1. Get local
Kids are experts at living and playing in the present. So finding a familiar or nearby beach to visit and help clean may be more effective than discussing oceans half a world away. If you are landlocked, look for local efforts to clean rivers, lakes, or streams. Precious and valuable ecosystems exist in backyards and down the street. Observing, cleaning, and learning about them will help spark an appreciation for the wider, wetter world.
2. Open your kids’ eyes to life under the sea-in person and on the screen
Visit aquariums that support marine conservation and education. Staff are trained to be able to educate kids and adults on various species and info including dietary habits and habitats (which my son took advantage of by asking about a million questions about hammerhead sharks). Make a movie night with older kids and watch The Blue Planet or one of the Planet Earth episodes that focuses on the oceans. Even watching a more commercial movie such as Finding Nemo can lead to discussions about sustainability and climate change and how these terms affect the ocean and its inhabitants.

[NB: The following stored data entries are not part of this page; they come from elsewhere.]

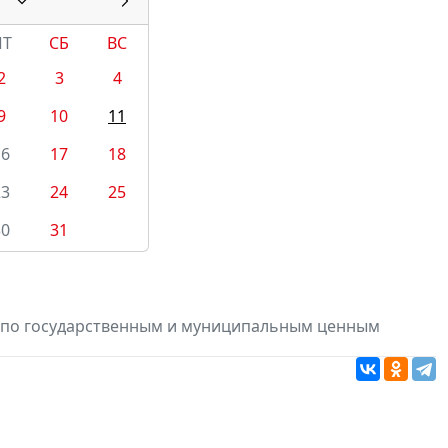
ПТ
СБ
ВС
2
3
4
9
10
11
16
17
18
23
24
25
30
31
в по государственным и муниципальным ценным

3. Appeal to their other senses too
Put on the eerily beautiful sounds of whales or dolphins “calling” while cooking dinner or doing homework. Give kids crunchy nori seaweed to smell and then munch. Let them explore the texture and weight of shells.
4. Make the ocean come alive-at home!
Kids love science experiments, and they are a great example of active and memorable experiential learning. So learn how waves work, simulate oil spills, or even make a recycled lava lamp with your kids in order to show them how oil and water do NOT mix.